Source data:
----------------------------------------
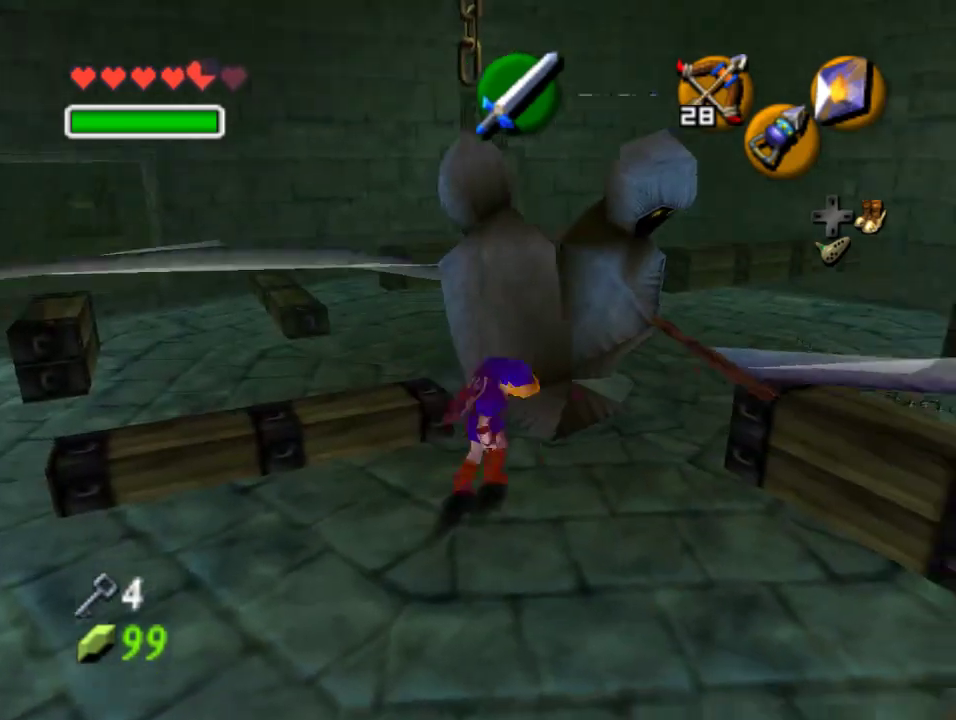
{"buttons": [], "left_stick": "up", "events": [[33, "left_stick", "center"], [167, "left_stick", "right"], [300, "left_stick", "up-right"], [433, "left_stick", "up"]]}
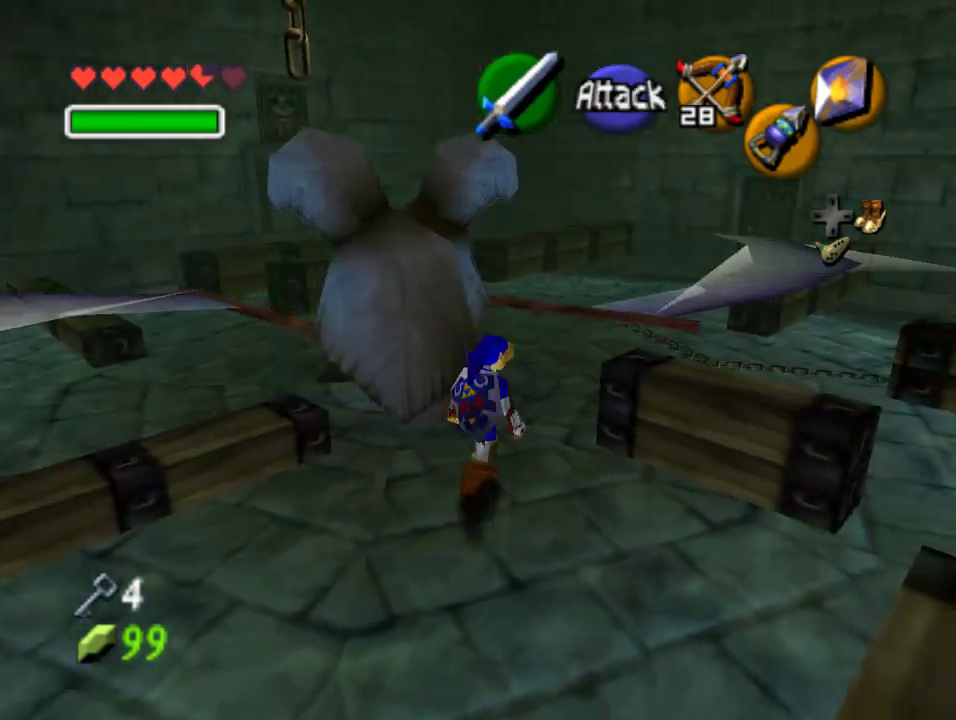
{"buttons": [], "left_stick": "up-right", "events": [[67, "left_stick", "up-right"]]}
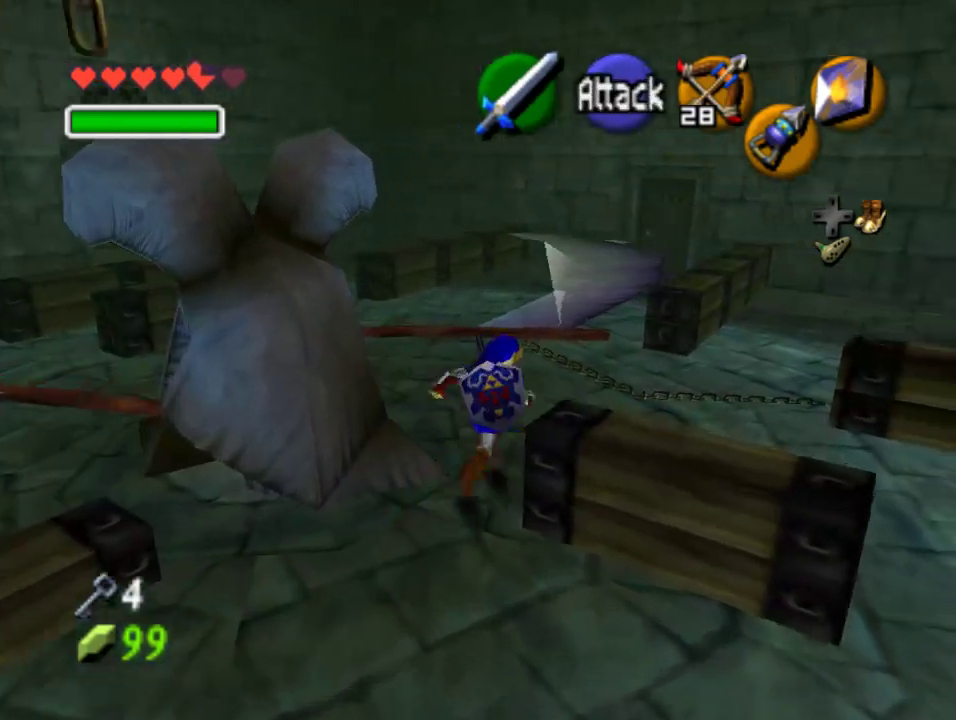
{"buttons": [], "left_stick": "up-left", "events": [[67, "left_stick", "center"], [233, "left_stick", "up"], [467, "left_stick", "up-left"]]}
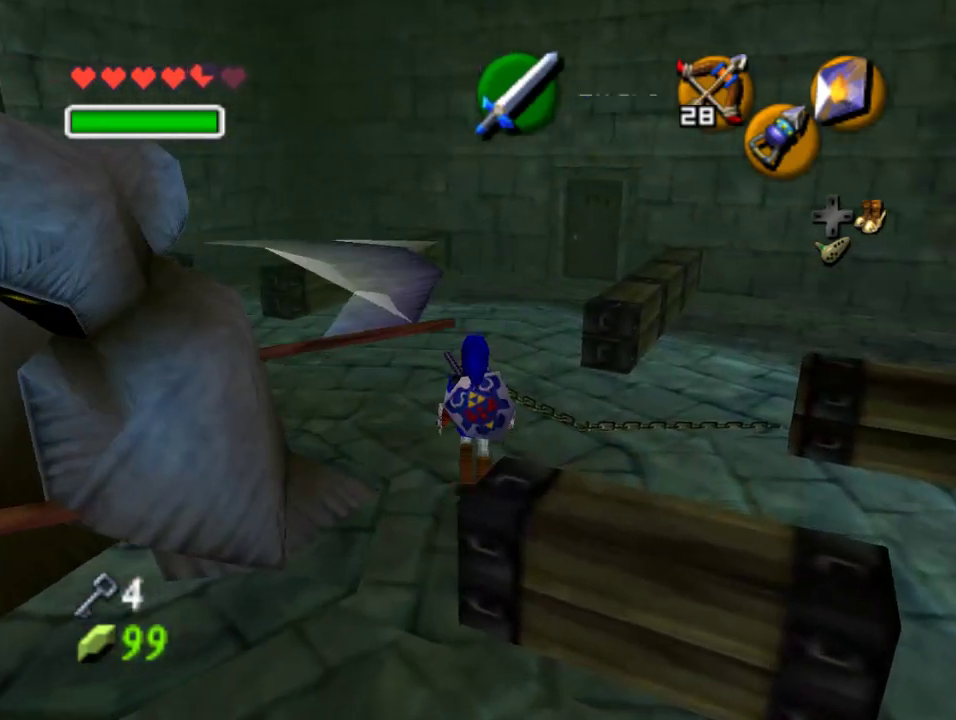
{"buttons": [], "left_stick": "up-left", "events": []}
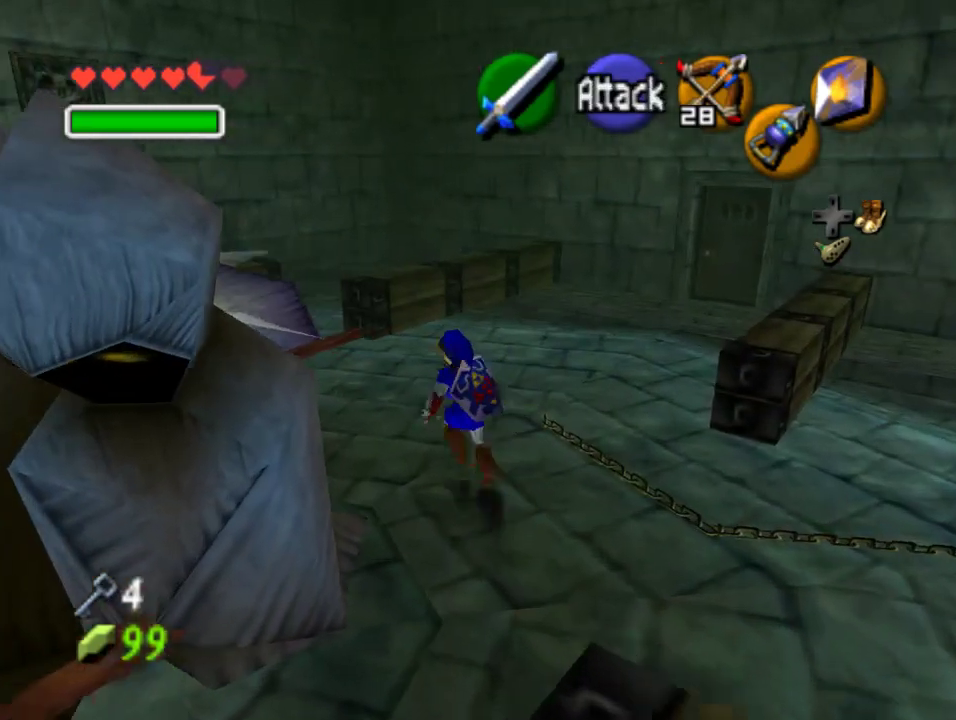
{"buttons": [], "left_stick": "up-left", "events": []}
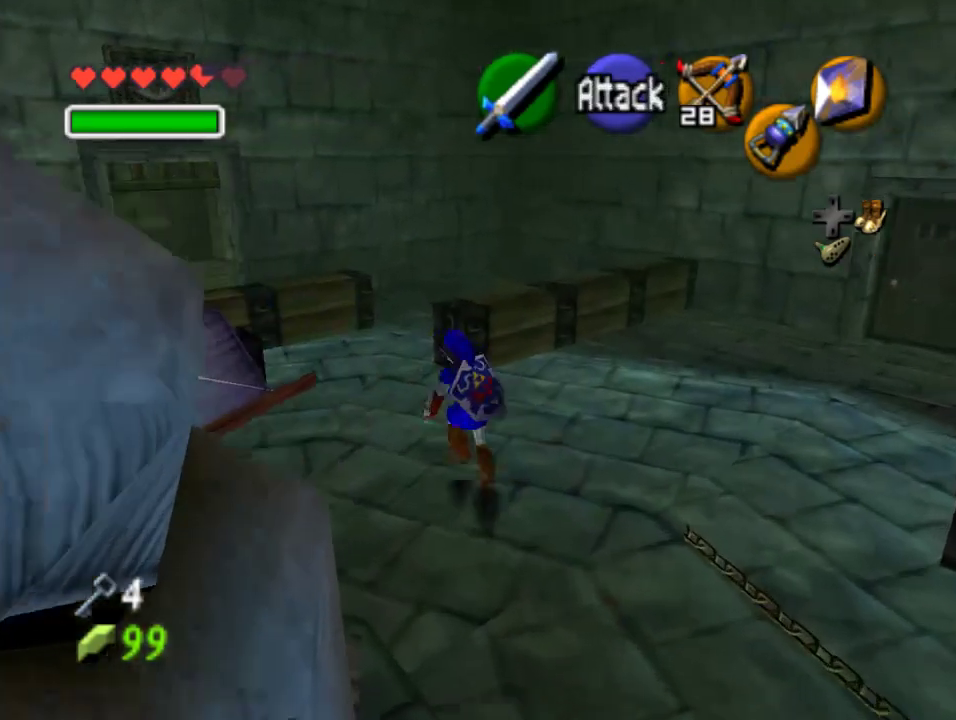
{"buttons": ["A"], "left_stick": "up", "events": [[300, "left_stick", "up"], [367, "A", "down"]]}
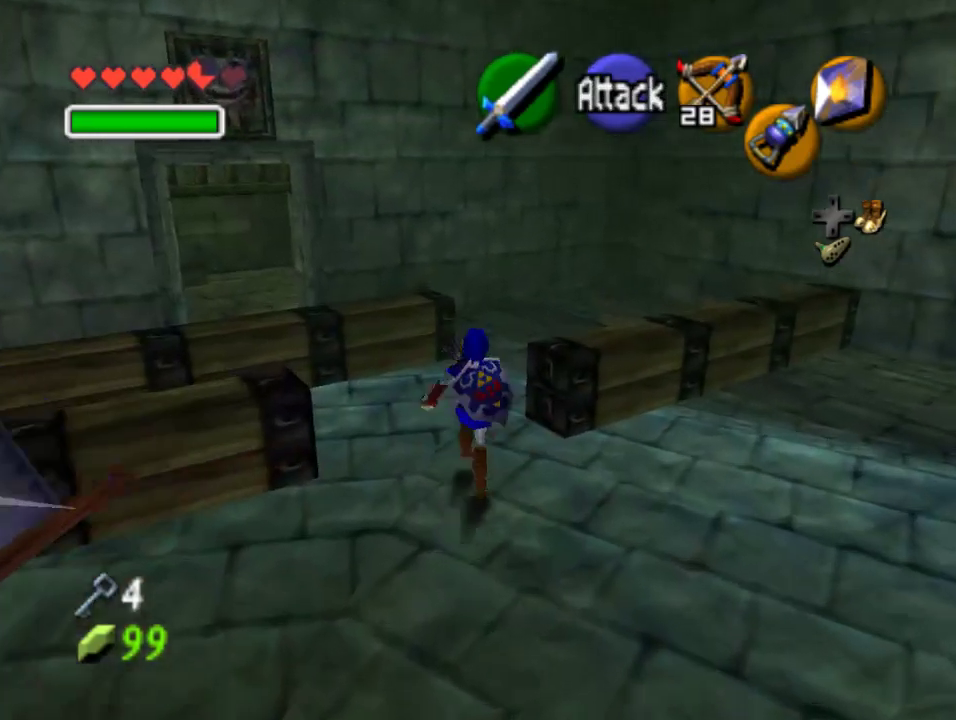
{"buttons": [], "left_stick": "up", "events": [[33, "A", "up"]]}
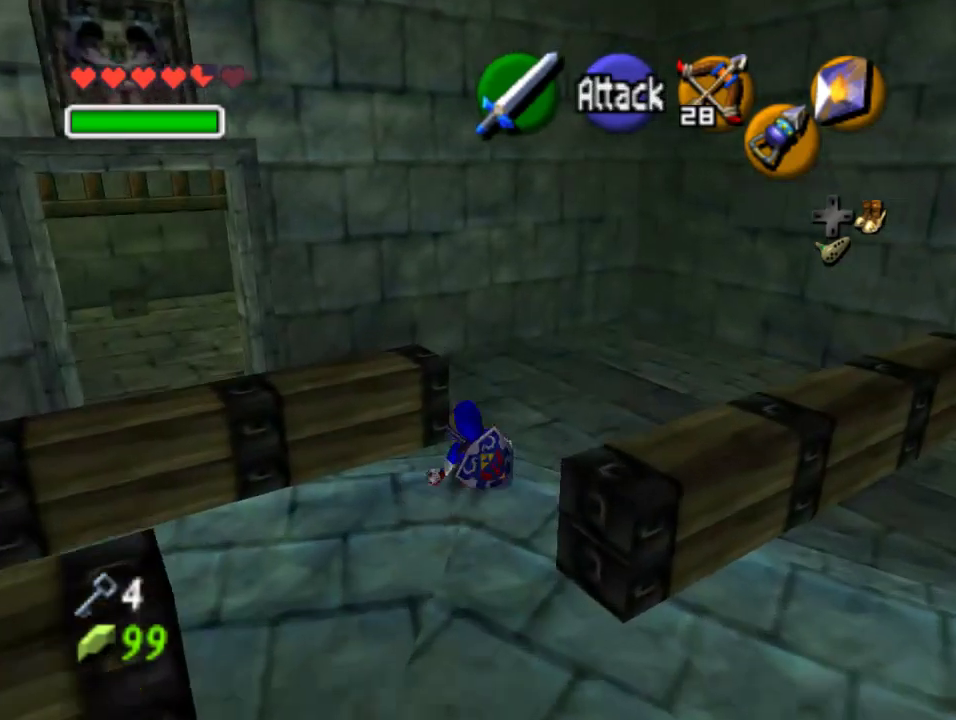
{"buttons": [], "left_stick": "left", "events": [[200, "left_stick", "up-left"], [433, "left_stick", "left"]]}
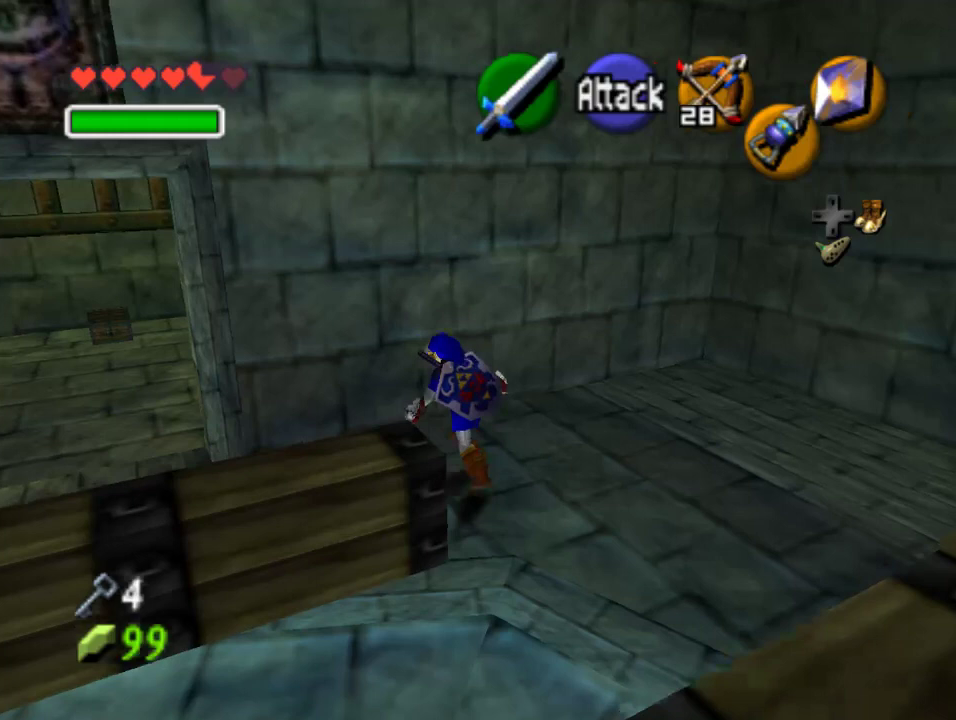
{"buttons": [], "left_stick": "up-left", "events": [[400, "left_stick", "up-left"]]}
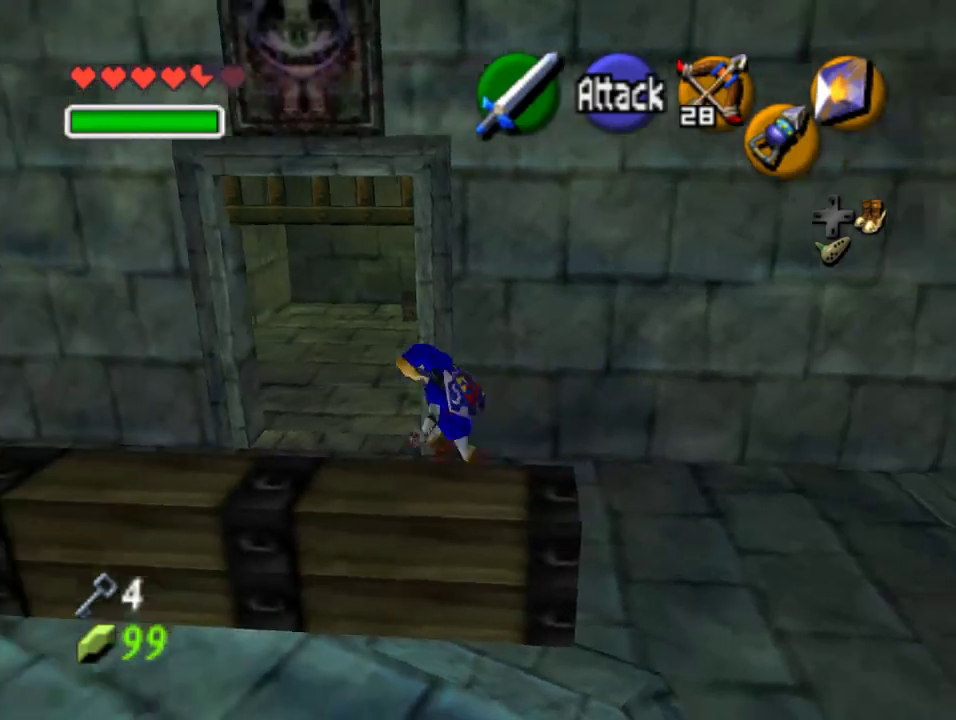
{"buttons": [], "left_stick": "up-right", "events": [[267, "left_stick", "up"], [367, "left_stick", "up-right"]]}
----------------------------------------
## BRIEF
If a line above holds the string "right", count it; give the final total as the only output.

## SOLUTION
3